25 魔王軍襲来
息を切らせて報告する兵士の言葉に、団長室にいた全員が絶句する。魔王軍? この世界にも魔王なんて奴がいたのか。さすが異世界だな。
もっとも、他の連中はそんなのんきなことは考えていられないらしい。椅子から立ち上がったオスカーが、兵士に詳しく問いただす。
「その報告、間違いないんだな? 敵の数は?」
「はっ、報告によれば魔王軍は約二百……」
「二百だと!?」
兵士の言葉に、オスカーとシモン、そしてサラが驚きの声を上げる。何をそんなに驚いているのだろうか。
「馬鹿な、ありえん! それほどの数の魔族を動かせるとは、上級魔族が動いているというのか!」
信じられないといった顔で叫ぶオスカー。なるほど、上級魔族でなければ三ケタの数は動かせないのか。言われてみれば、人間界の町も人口が少ないし、三ケタというのは結構大きな数字なのかもしれない。
俺も聞きたいことがあったので、オスカーに聞く。
「ずいぶんと話が違わないか? 今は魔界大公とやらが死んで魔界側も混乱しているのだろう?」
「そうだ。だから信じられないのだ。ただでさえ混乱しているはずなのに、その上二百もの魔族を従える上級魔族が攻め入ってくるなど……」
「混乱しているからこそなのかもしれないな」
そうつぶやいたのはサラだった。少し考えこむような仕草で話す。
「トップが死んで連中の統率が取れていない時期だからこそ、この機に乗じて動き出した上級魔族がいたのかもしれないな。とすれば、今回の魔王軍の侵攻は組織的なものではなくその魔族の単独行動なのかもしれない」
「なるほど、言われてみればそうかもしれませんな」
オスカーとシモンがうなずく。俺も同感だ。この女、ただのお飾りかと思っていたが、なかなかどうして軍事や政争には明るいじゃないか。

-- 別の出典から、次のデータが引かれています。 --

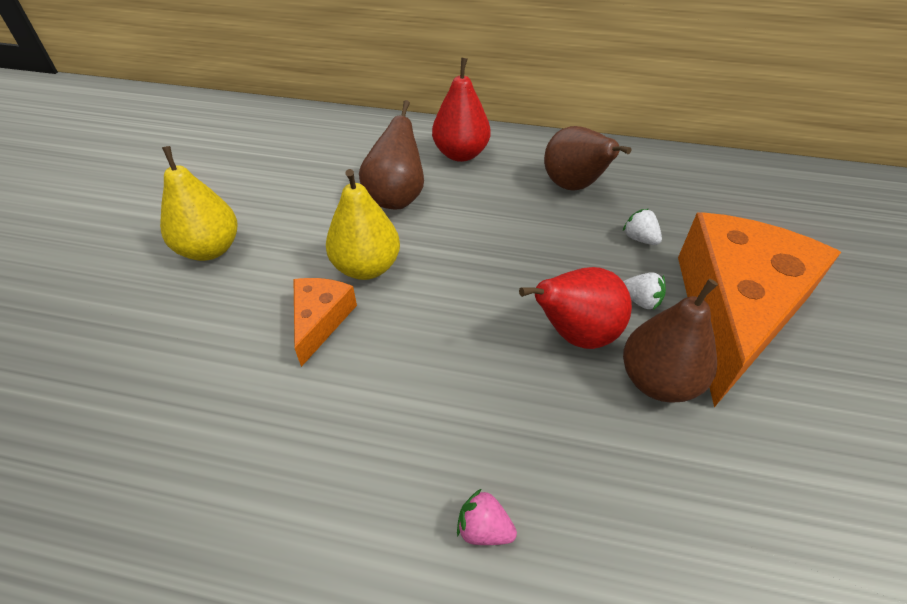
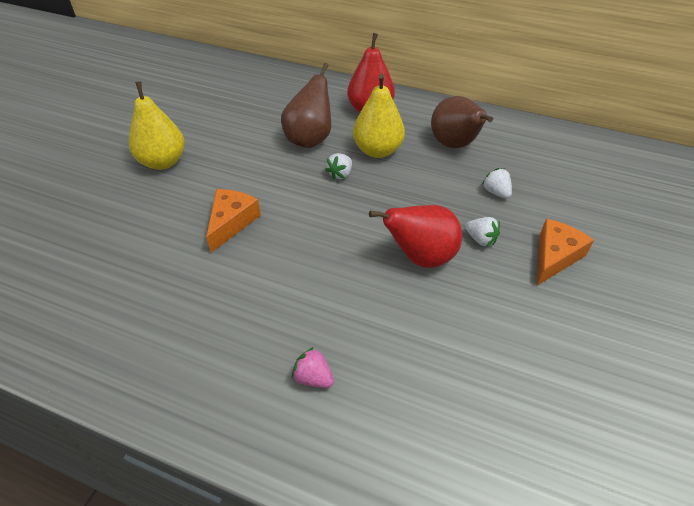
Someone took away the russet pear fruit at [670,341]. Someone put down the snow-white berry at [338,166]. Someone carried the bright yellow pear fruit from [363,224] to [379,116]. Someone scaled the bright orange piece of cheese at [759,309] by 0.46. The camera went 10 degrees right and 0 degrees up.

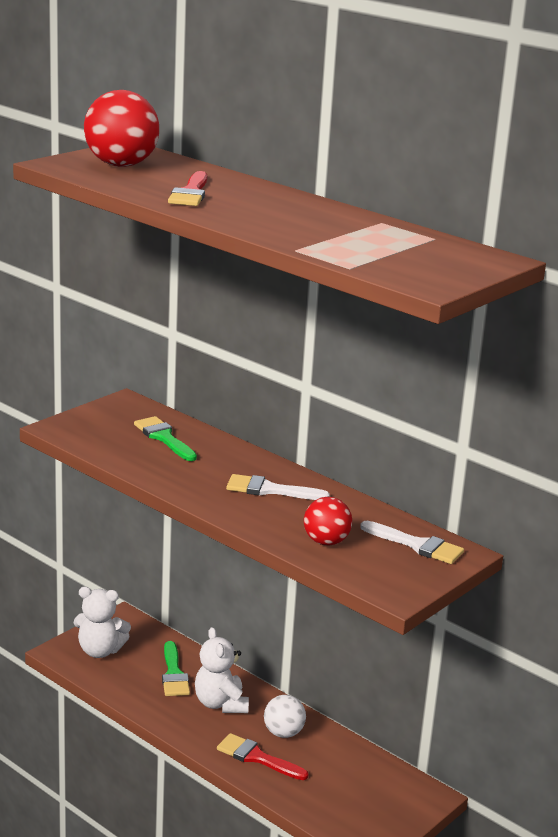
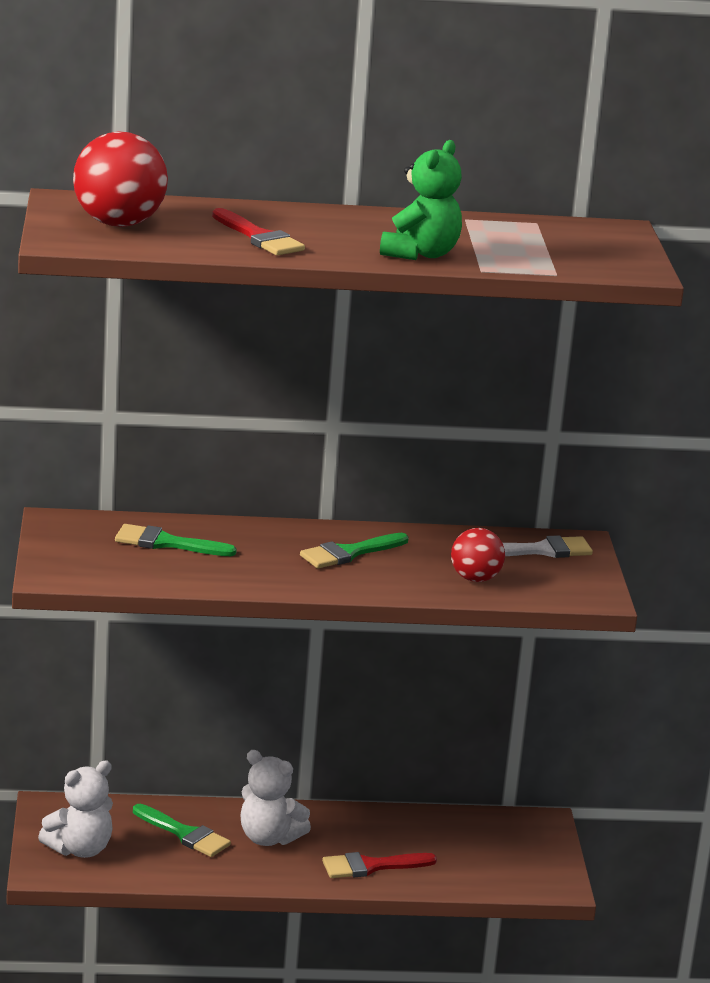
Someone took away the snow-white ball at [285,716]. Someone put down the emerald teddy bear at [421,200]. Someone repainted the snow-white brush at [278,487], which became the emerald brush at [354,551]. The camera went 45 degrees left and 0 degrees up.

その後もオスカーは報告を兵士から聞く。だいたいの状況を把握したのであろう。報告を聞き終えると、オスカーが命令を発する。
「話は聞いての通りだ。ただちに兵を集めよ! シモン、とにかくすぐ動ける者を集めてこい!」
「はっ!」
「副団長、遊撃隊の面々は?」
「任せろ、そろい次第すぐに出撃する」
「うむ、それではそちらはお任せする。ではシモン、行くぞ!」
「はっ!」
そう言うと三人が部屋から出て行く。
と、俺たちの存在に気づいたのかオスカーが振り返って言う。
「リョータ君、聞いての通りだ。悪いが話どころではなくなった」
「そのようだな。気にするな」
「かたじけない。君とはまたあらためて話をさせてもらう。それでは、失礼!」
それだけを言うと、オスカーはシモンと共にその場を足早に立ち去ってしまった。まあ、話は別にいつでも構わんがな。

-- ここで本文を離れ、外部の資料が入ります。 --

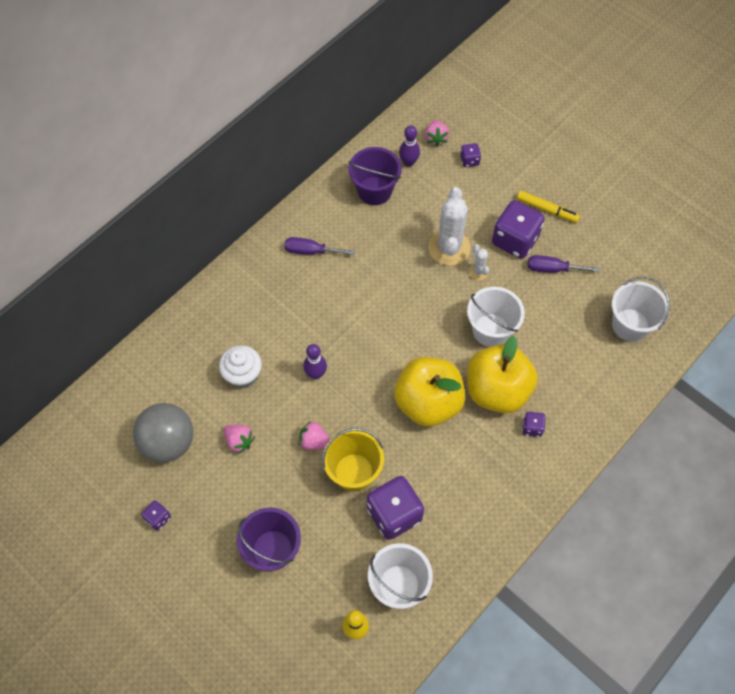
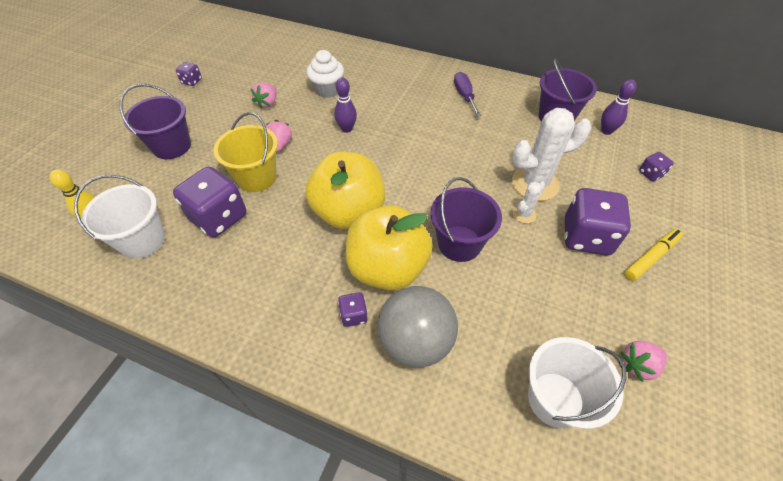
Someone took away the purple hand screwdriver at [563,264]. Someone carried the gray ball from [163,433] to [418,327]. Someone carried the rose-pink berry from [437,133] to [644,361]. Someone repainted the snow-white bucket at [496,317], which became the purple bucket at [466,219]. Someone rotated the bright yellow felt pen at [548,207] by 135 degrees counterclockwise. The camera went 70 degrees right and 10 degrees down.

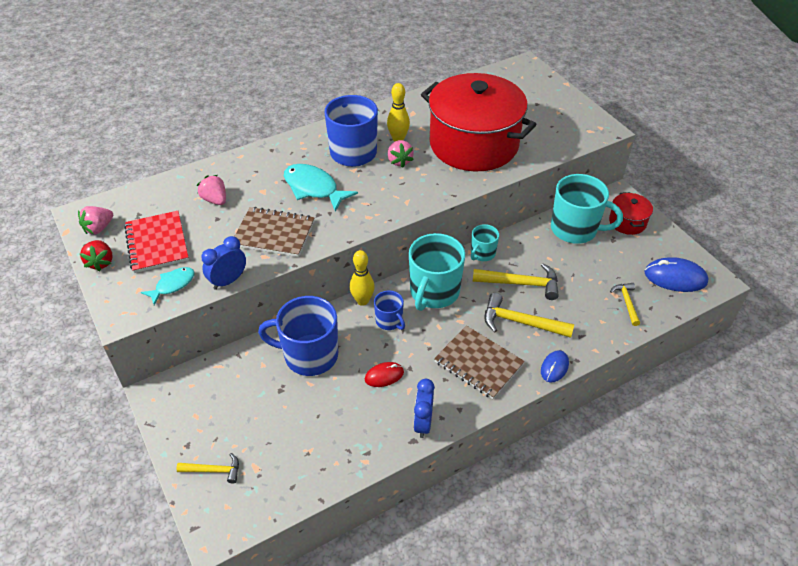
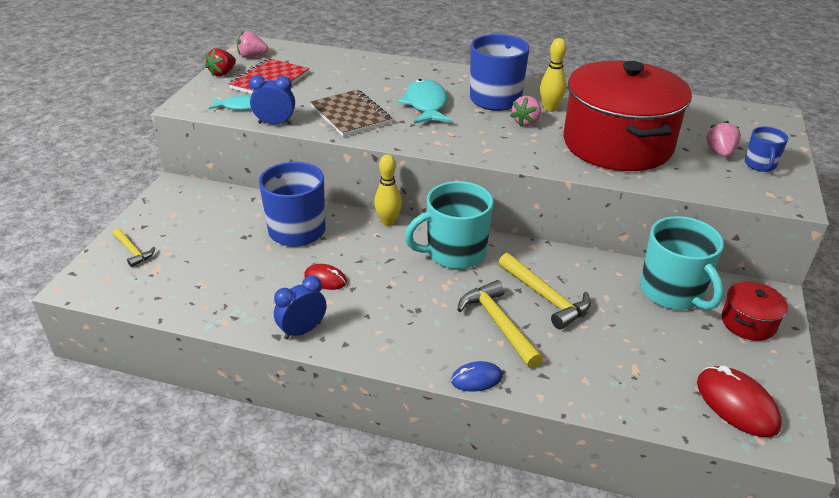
Someone took away the russet notepad at [479,362]. Someone took away the aqua coffee mug at [485,242]. Someone took away the bright yellow hammer at [625,304]. Someone carried the rose-pink berry from [211,190] to [723,139]. Someone carried the cobalt coffee mug from [389,310] to [766,149]. Someone repainted the cobalt PC mouse at [676,274], which became the scarlet PC mouse at [739,401]. The camera went 45 degrees right and 10 degrees down.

誰もいなくなった団長室を出ると、カナが少し不安げに俺を見上げてくる。
「リョータ、みんな、戦う?」
「ああ、そうだな」
「リョータ、行く?」
「まあ、そうなるな。まずはその前に家に帰ろう」
廊下の脇の柱の陰に入ると、俺はカナといっしょにさっさと自宅に転移した。
家に戻った俺は、とりあえず戦いに出る準備をする。と言っても、いつも似たような格好をしているのだが。

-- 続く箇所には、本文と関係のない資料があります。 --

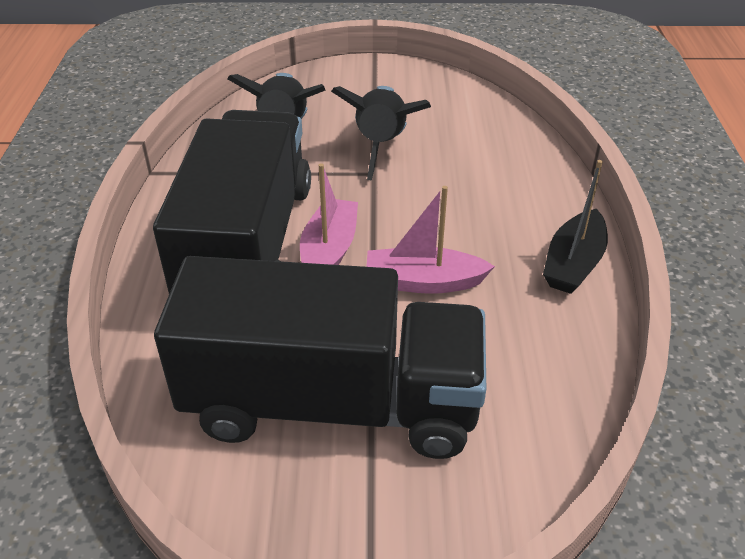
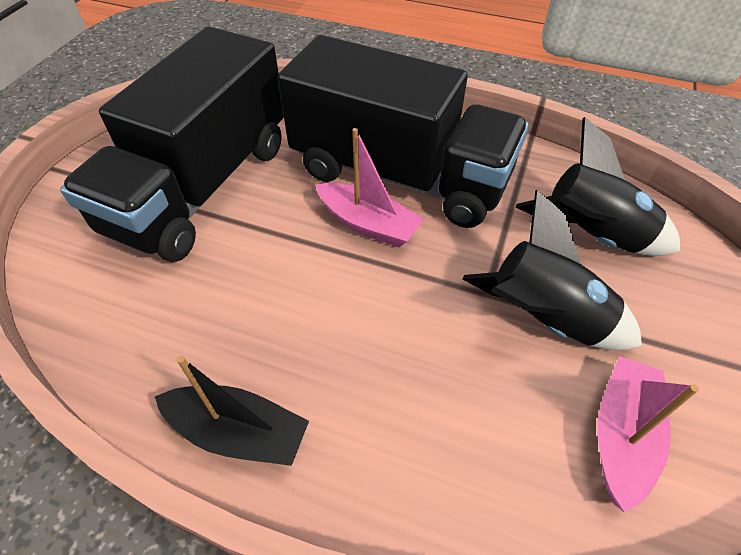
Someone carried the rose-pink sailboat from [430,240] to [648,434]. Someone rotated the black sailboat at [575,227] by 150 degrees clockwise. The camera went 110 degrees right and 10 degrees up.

地図を取り出し、ピネリの町とやらの位置を確認する。ほう、ジャネットの町から少し南に行ったところなのか。
神様からもらった剣を腰に差すと、俺はカナの頭をなでてやる。
「それじゃカナ、お前は留守番だ」
ところが、どういうわけかカナは首を横に振る。
「カナ、留守番、いや」
「いやって言われてもな。戦場にカナは連れていけないだろ?」
「カナ、行く、大丈夫」
「わがまま言うな。しっかり留守番するんだぞ、いいな?」
「いや、カナ、行く」
珍しく言うことをきかないカナに、俺も少しばかり困惑する。さてどうしたものか。
少し考えて、俺はカナに言った。
「わかった、それじゃ今度ギルドで相談してみよう。ひょっとしたら、カナにも何か才能があるかもしれないからな。でも、今日は駄目だ。相談している暇がない。だから今日だけは見逃してくれ。な?」
「約束?」
「え?」
「ギルド、相談、約束?」
「あ、ああ。もちろんだ」
「……わかった」
渋々といった様子で、カナが俺のそでから手を放す。表情はほとんど変わっていないというのに、俺も大分カナの感情がわかるようになってきたな。
素直に言うことを聞いてくれたカナに、俺は頭をなでて応えてやる。
「いい子だ、カナ。それじゃ、行ってくるぞ」
「いってらっしゃい。リョータ、がんばって」
「ああ」
そううなずくと、俺はピネリの町へと転移した。